*ASSIGNMENT:* Starting with the line that contains "Na verdade, a" and ending with the final line of the data below, print those lines exactly and nothing else.

+===+

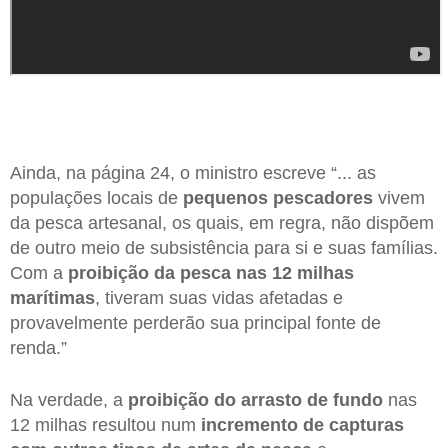
Ainda, na página 24, o ministro escreve “... as
populações locais de
pequenos pescadores
vivem
da pesca artesanal, os quais, em regra, não dispõem
de outro meio de subsistência para si e suas famílias.
Com a
proibição da pesca nas 12 milhas
marítimas
, tiveram suas vidas afetadas e
provavelmente perderão sua principal fonte de
renda.”
Na verdade, a
proibição do arrasto de fundo
nas
12 milhas resultou num
incremento de capturas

+===+

*RESULT FOR THIS EXERCISE:*
Na verdade, a
proibição do arrasto de fundo
nas
12 milhas resultou num
incremento de capturas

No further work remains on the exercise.